É assim a história de Alelí, peruana de origem quechua. Sua história começa quando termina, no acidente de Yungai em que toda uma vila foi soterrada por um deslizamento. Nessa vila sua filha, companheiro e pais.
Abandonada pelo estado e sem raízes, ela desce a América do Sul indiferente as ditaduras latino americanas, as mães da praça de maio, as lutas dos povos indigenas.
Em Belo Monte, no Pará, ela deixa uma filha para que não recaia sobre ela sua maldição. Essa filha é Maria Altamira, meio quechua, meio yudjá, disposta a enfrentar a tudo e a todos contra a construção da usina hidrelétrica na cidade em que nasceu.
Nesse romance, Maria José Silveira nos apresenta uma breve história latino-americana no qual o leitor vai desvendando os fatos históricos através do véu de indiferença de Alelí até chegar na militância ingênua de sua filha e a história que já sabemos: a derrota dos povos indígenas após mais de 30 anos contra a construção da usina de Belo Monte no alto do Rio Xingu.
A pesquisa por trás do livro é muito bem feita e pouco transparece ao leitor, das ditaduras no continente até as lutas por moradia na capital paulista é apenas na última que o caráter didático transpareceu na minha leitura.
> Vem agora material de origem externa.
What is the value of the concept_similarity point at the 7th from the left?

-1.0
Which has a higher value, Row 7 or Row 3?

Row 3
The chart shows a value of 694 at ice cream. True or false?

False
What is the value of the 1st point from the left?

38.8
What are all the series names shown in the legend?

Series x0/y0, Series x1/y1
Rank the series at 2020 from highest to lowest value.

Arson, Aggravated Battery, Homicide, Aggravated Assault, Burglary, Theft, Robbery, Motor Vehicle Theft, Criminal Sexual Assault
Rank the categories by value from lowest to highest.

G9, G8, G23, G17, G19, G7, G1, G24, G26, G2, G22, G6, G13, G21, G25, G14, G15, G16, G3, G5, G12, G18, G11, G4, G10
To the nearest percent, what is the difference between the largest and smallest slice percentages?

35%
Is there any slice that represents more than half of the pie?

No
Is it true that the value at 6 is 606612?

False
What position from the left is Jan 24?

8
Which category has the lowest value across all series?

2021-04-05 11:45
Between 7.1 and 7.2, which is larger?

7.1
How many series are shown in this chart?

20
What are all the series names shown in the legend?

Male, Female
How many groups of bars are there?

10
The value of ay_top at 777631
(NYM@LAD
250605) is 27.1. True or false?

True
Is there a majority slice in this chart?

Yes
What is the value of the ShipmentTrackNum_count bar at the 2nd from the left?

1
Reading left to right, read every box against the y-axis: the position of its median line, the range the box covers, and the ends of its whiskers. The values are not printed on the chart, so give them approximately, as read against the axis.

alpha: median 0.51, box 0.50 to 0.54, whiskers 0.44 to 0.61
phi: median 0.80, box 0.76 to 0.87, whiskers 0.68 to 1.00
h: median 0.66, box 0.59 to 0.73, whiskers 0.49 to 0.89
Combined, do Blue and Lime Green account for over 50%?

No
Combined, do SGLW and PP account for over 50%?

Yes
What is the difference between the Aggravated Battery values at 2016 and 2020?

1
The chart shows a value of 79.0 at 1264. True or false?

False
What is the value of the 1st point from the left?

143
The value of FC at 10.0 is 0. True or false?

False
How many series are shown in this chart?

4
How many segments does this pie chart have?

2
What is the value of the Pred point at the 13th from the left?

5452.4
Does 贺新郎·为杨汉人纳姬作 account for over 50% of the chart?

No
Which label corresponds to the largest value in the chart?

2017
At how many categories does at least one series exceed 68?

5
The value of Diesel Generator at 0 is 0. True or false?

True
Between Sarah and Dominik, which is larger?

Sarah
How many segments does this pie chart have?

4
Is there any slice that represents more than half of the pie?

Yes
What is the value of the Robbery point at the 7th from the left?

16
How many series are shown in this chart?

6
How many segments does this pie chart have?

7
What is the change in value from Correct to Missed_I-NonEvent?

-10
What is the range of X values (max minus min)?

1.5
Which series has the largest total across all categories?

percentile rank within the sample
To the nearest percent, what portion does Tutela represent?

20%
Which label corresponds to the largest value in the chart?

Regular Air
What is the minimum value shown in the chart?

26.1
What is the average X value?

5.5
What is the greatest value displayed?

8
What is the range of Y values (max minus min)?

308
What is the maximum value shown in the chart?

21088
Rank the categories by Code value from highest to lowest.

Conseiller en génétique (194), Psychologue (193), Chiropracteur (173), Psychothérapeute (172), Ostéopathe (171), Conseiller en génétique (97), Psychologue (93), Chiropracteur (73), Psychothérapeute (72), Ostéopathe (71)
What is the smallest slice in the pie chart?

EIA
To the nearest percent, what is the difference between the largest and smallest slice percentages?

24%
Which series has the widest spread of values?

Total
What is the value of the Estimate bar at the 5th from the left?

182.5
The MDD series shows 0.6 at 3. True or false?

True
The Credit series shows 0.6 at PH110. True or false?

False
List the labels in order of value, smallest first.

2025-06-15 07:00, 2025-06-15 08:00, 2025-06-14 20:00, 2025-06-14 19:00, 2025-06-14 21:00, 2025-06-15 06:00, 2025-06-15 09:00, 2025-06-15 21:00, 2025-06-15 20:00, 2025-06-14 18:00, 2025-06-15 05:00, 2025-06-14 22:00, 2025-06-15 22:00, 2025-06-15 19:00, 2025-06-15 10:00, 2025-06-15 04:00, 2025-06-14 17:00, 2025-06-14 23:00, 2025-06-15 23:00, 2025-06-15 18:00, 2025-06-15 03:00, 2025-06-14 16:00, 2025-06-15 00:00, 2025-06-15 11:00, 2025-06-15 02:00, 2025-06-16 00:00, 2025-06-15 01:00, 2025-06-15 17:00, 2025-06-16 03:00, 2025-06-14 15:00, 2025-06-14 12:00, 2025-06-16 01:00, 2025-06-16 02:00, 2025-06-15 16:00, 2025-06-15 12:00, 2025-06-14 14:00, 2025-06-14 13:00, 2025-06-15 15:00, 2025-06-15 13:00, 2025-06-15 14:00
As personagens, em suas complexidades sociais intrincadas não pedem licença ou desculpas a moral pequeno-burguesa, existem apesar e contra ela.
Com densidade histórica e emocional, Maria Altamira é um romance sobre mulheres que mesmo de pés descalços caminham pelo solo da América Latina, com sua música, seus amores e a disposição de deixar também nesse solo as marcas dos seus pés.